TASK OBJECTIVE: Leaving out the images, transcribe every record below exactly.

RECORDS SUPPLIED:

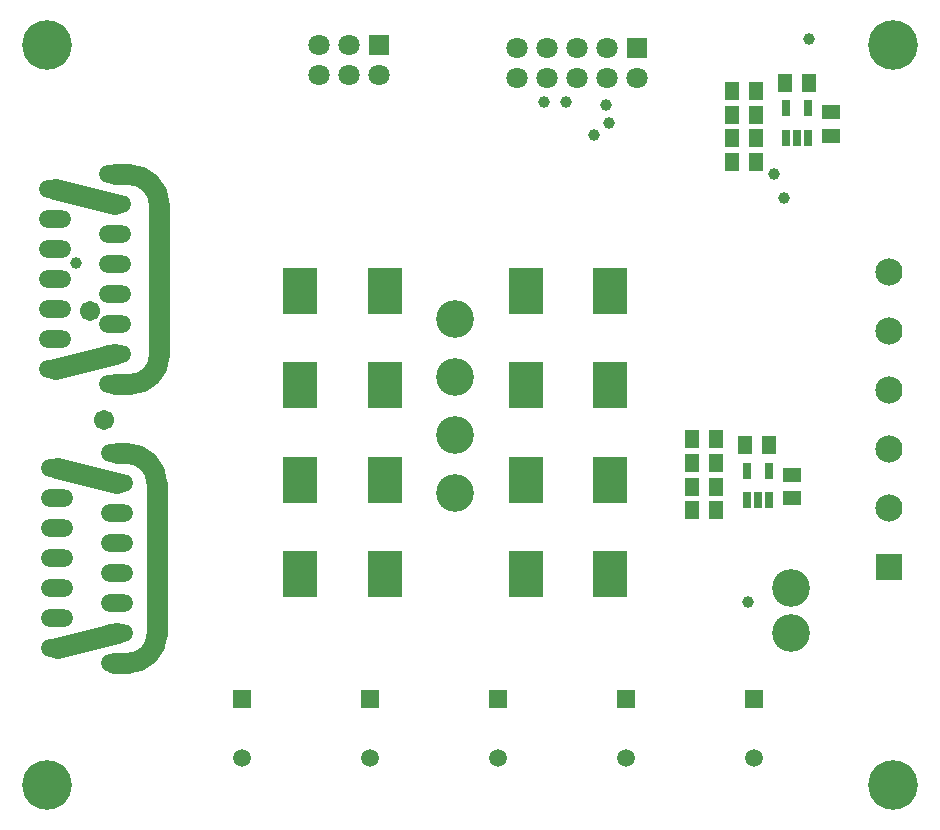
<source format=gbs>
G04*
G04 #@! TF.GenerationSoftware,Altium Limited,Altium Designer,20.0.13 (296)*
G04*
G04 Layer_Color=16711935*
%FSLAX44Y44*%
%MOMM*%
G71*
G01*
G75*
%ADD16C,1.8000*%
%ADD18R,1.6032X1.2032*%
%ADD19O,2.7432X1.4732*%
%ADD20R,1.5200X1.5200*%
%ADD21C,1.5200*%
%ADD22C,1.8082*%
%ADD23R,1.8082X1.8082*%
%ADD24R,2.3032X2.3032*%
%ADD25C,2.3032*%
%ADD26C,1.0032*%
%ADD27C,1.7032*%
%ADD28C,3.2032*%
%ADD29C,4.2032*%
%ADD47R,2.9972X4.0132*%
%ADD48R,1.2032X1.6032*%
%ADD49R,0.7932X1.4132*%
D16*
X360253Y394500D02*
G03*
X385000Y419247I0J24747D01*
G01*
Y546220D02*
G03*
X358920Y572300I-26080J0D01*
G01*
X362253Y630500D02*
G03*
X387000Y655247I0J24747D01*
G01*
Y782193D02*
G03*
X360893Y808300I-26107J0D01*
G01*
X300000Y407200D02*
X350800Y419900D01*
X300000Y559600D02*
X350800Y546900D01*
X299000Y643200D02*
X349800Y655900D01*
X299000Y795600D02*
X349800Y782900D01*
X348800Y394500D02*
X360253D01*
X385000Y419247D02*
Y546220D01*
X350800Y572300D02*
X358920D01*
X349800Y630500D02*
X362253D01*
X387000Y655247D02*
Y782193D01*
X349800Y808300D02*
X360893D01*
D18*
X956000Y861000D02*
D03*
Y841000D02*
D03*
X923000Y554000D02*
D03*
Y534000D02*
D03*
D19*
X299000Y719400D02*
D03*
X349800Y732100D02*
D03*
X299000Y744800D02*
D03*
X349800Y757500D02*
D03*
X299000Y770200D02*
D03*
X349800Y782900D02*
D03*
Y706700D02*
D03*
X299000Y694000D02*
D03*
X349800Y681300D02*
D03*
X299000Y668600D02*
D03*
X349800Y655900D02*
D03*
X299000Y795600D02*
D03*
X349800Y808300D02*
D03*
X299000Y643200D02*
D03*
X349800Y630500D02*
D03*
X300000Y483400D02*
D03*
X350800Y496100D02*
D03*
X300000Y508800D02*
D03*
X350800Y521500D02*
D03*
X300000Y534200D02*
D03*
X350800Y546900D02*
D03*
Y470700D02*
D03*
X300000Y458000D02*
D03*
X350800Y445300D02*
D03*
X300000Y432600D02*
D03*
X350800Y419900D02*
D03*
X300000Y559600D02*
D03*
X350800Y572300D02*
D03*
X300000Y407200D02*
D03*
X350800Y394500D02*
D03*
D20*
X457000Y364000D02*
D03*
X565250D02*
D03*
X673500D02*
D03*
X890000D02*
D03*
X781750D02*
D03*
D21*
X457000Y314000D02*
D03*
X565250D02*
D03*
X673500D02*
D03*
X890000D02*
D03*
X781750D02*
D03*
D22*
X522000Y892600D02*
D03*
Y918000D02*
D03*
X547400Y892600D02*
D03*
Y918000D02*
D03*
X572800Y892600D02*
D03*
X689600Y890000D02*
D03*
Y915400D02*
D03*
X715000Y890000D02*
D03*
Y915400D02*
D03*
X740400Y890000D02*
D03*
Y915400D02*
D03*
X765800Y890000D02*
D03*
Y915400D02*
D03*
X791200Y890000D02*
D03*
D23*
X572800Y918000D02*
D03*
X791200Y915400D02*
D03*
D24*
X1005000Y476000D02*
D03*
D25*
Y526000D02*
D03*
Y576000D02*
D03*
Y626000D02*
D03*
Y676000D02*
D03*
Y726000D02*
D03*
D26*
X731000Y870000D02*
D03*
X713000D02*
D03*
X316000Y733000D02*
D03*
X755000Y842000D02*
D03*
X765000Y867000D02*
D03*
X768000Y852000D02*
D03*
X937000Y923000D02*
D03*
X907000Y809000D02*
D03*
X916000Y788000D02*
D03*
X885000Y446000D02*
D03*
D27*
X328000Y693000D02*
D03*
X340000Y600000D02*
D03*
D28*
X922000Y458000D02*
D03*
Y420000D02*
D03*
X637000Y588000D02*
D03*
Y539000D02*
D03*
Y637000D02*
D03*
Y686000D02*
D03*
D29*
X292000Y291000D02*
D03*
Y918000D02*
D03*
X1008000D02*
D03*
Y291000D02*
D03*
D47*
X697315Y470000D02*
D03*
X768685D02*
D03*
X697315Y550000D02*
D03*
X768685D02*
D03*
X697315Y630000D02*
D03*
X768685D02*
D03*
X697315Y710000D02*
D03*
X768685D02*
D03*
X506315Y470000D02*
D03*
X577685D02*
D03*
X506315Y550000D02*
D03*
X577685D02*
D03*
X506315Y630000D02*
D03*
X577685D02*
D03*
X506315Y710000D02*
D03*
X577685D02*
D03*
D48*
X937000Y886000D02*
D03*
X917000D02*
D03*
X872000Y819000D02*
D03*
X892000D02*
D03*
Y839000D02*
D03*
X872000D02*
D03*
Y859000D02*
D03*
X892000D02*
D03*
X892000Y879000D02*
D03*
X872000D02*
D03*
X858000Y584000D02*
D03*
X838000D02*
D03*
Y564000D02*
D03*
X858000D02*
D03*
Y544000D02*
D03*
X838000D02*
D03*
Y524000D02*
D03*
X858000D02*
D03*
X903000Y579000D02*
D03*
X883000D02*
D03*
D49*
X936500Y839450D02*
D03*
X927000D02*
D03*
X917500D02*
D03*
Y864550D02*
D03*
X936500D02*
D03*
X903500Y532450D02*
D03*
X894000D02*
D03*
X884500D02*
D03*
Y557550D02*
D03*
X903500D02*
D03*
M02*

</source>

OUTPUT FOR THIS EXERCISE:
<source format=gbs>
G04*
G04 #@! TF.GenerationSoftware,Altium Limited,Altium Designer,20.0.13 (296)*
G04*
G04 Layer_Color=16711935*
%FSLAX44Y44*%
%MOMM*%
G71*
G01*
G75*
%ADD16C,1.8000*%
%ADD18R,1.6032X1.2032*%
%ADD19O,2.7432X1.4732*%
%ADD20R,1.5200X1.5200*%
%ADD21C,1.5200*%
%ADD22C,1.8082*%
%ADD23R,1.8082X1.8082*%
%ADD24R,2.3032X2.3032*%
%ADD25C,2.3032*%
%ADD26C,1.0032*%
%ADD27C,1.7032*%
%ADD28C,3.2032*%
%ADD29C,4.2032*%
%ADD47R,2.9972X4.0132*%
%ADD48R,1.2032X1.6032*%
%ADD49R,0.7932X1.4132*%
D16*
X360253Y394500D02*
G03*
X385000Y419247I0J24747D01*
G01*
Y546220D02*
G03*
X358920Y572300I-26080J0D01*
G01*
X362253Y630500D02*
G03*
X387000Y655247I0J24747D01*
G01*
Y782193D02*
G03*
X360893Y808300I-26107J0D01*
G01*
X300000Y407200D02*
X350800Y419900D01*
X300000Y559600D02*
X350800Y546900D01*
X299000Y643200D02*
X349800Y655900D01*
X299000Y795600D02*
X349800Y782900D01*
X348800Y394500D02*
X360253D01*
X385000Y419247D02*
Y546220D01*
X350800Y572300D02*
X358920D01*
X349800Y630500D02*
X362253D01*
X387000Y655247D02*
Y782193D01*
X349800Y808300D02*
X360893D01*
D18*
X956000Y861000D02*
D03*
Y841000D02*
D03*
X923000Y554000D02*
D03*
Y534000D02*
D03*
D19*
X299000Y719400D02*
D03*
X349800Y732100D02*
D03*
X299000Y744800D02*
D03*
X349800Y757500D02*
D03*
X299000Y770200D02*
D03*
X349800Y782900D02*
D03*
Y706700D02*
D03*
X299000Y694000D02*
D03*
X349800Y681300D02*
D03*
X299000Y668600D02*
D03*
X349800Y655900D02*
D03*
X299000Y795600D02*
D03*
X349800Y808300D02*
D03*
X299000Y643200D02*
D03*
X349800Y630500D02*
D03*
X300000Y483400D02*
D03*
X350800Y496100D02*
D03*
X300000Y508800D02*
D03*
X350800Y521500D02*
D03*
X300000Y534200D02*
D03*
X350800Y546900D02*
D03*
Y470700D02*
D03*
X300000Y458000D02*
D03*
X350800Y445300D02*
D03*
X300000Y432600D02*
D03*
X350800Y419900D02*
D03*
X300000Y559600D02*
D03*
X350800Y572300D02*
D03*
X300000Y407200D02*
D03*
X350800Y394500D02*
D03*
D20*
X457000Y364000D02*
D03*
X565250D02*
D03*
X673500D02*
D03*
X890000D02*
D03*
X781750D02*
D03*
D21*
X457000Y314000D02*
D03*
X565250D02*
D03*
X673500D02*
D03*
X890000D02*
D03*
X781750D02*
D03*
D22*
X522000Y892600D02*
D03*
Y918000D02*
D03*
X547400Y892600D02*
D03*
Y918000D02*
D03*
X572800Y892600D02*
D03*
X689600Y890000D02*
D03*
Y915400D02*
D03*
X715000Y890000D02*
D03*
Y915400D02*
D03*
X740400Y890000D02*
D03*
Y915400D02*
D03*
X765800Y890000D02*
D03*
Y915400D02*
D03*
X791200Y890000D02*
D03*
D23*
X572800Y918000D02*
D03*
X791200Y915400D02*
D03*
D24*
X1005000Y476000D02*
D03*
D25*
Y526000D02*
D03*
Y576000D02*
D03*
Y626000D02*
D03*
Y676000D02*
D03*
Y726000D02*
D03*
D26*
X731000Y870000D02*
D03*
X713000D02*
D03*
X316000Y733000D02*
D03*
X755000Y842000D02*
D03*
X765000Y867000D02*
D03*
X768000Y852000D02*
D03*
X937000Y923000D02*
D03*
X907000Y809000D02*
D03*
X916000Y788000D02*
D03*
X885000Y446000D02*
D03*
D27*
X328000Y693000D02*
D03*
X340000Y600000D02*
D03*
D28*
X922000Y458000D02*
D03*
Y420000D02*
D03*
X637000Y588000D02*
D03*
Y539000D02*
D03*
Y637000D02*
D03*
Y686000D02*
D03*
D29*
X292000Y291000D02*
D03*
Y918000D02*
D03*
X1008000D02*
D03*
Y291000D02*
D03*
D47*
X697315Y470000D02*
D03*
X768685D02*
D03*
X697315Y550000D02*
D03*
X768685D02*
D03*
X697315Y630000D02*
D03*
X768685D02*
D03*
X697315Y710000D02*
D03*
X768685D02*
D03*
X506315Y470000D02*
D03*
X577685D02*
D03*
X506315Y550000D02*
D03*
X577685D02*
D03*
X506315Y630000D02*
D03*
X577685D02*
D03*
X506315Y710000D02*
D03*
X577685D02*
D03*
D48*
X937000Y886000D02*
D03*
X917000D02*
D03*
X872000Y819000D02*
D03*
X892000D02*
D03*
Y839000D02*
D03*
X872000D02*
D03*
Y859000D02*
D03*
X892000D02*
D03*
X892000Y879000D02*
D03*
X872000D02*
D03*
X858000Y584000D02*
D03*
X838000D02*
D03*
Y564000D02*
D03*
X858000D02*
D03*
Y544000D02*
D03*
X838000D02*
D03*
Y524000D02*
D03*
X858000D02*
D03*
X903000Y579000D02*
D03*
X883000D02*
D03*
D49*
X936500Y839450D02*
D03*
X927000D02*
D03*
X917500D02*
D03*
Y864550D02*
D03*
X936500D02*
D03*
X903500Y532450D02*
D03*
X894000D02*
D03*
X884500D02*
D03*
Y557550D02*
D03*
X903500D02*
D03*
M02*

</source>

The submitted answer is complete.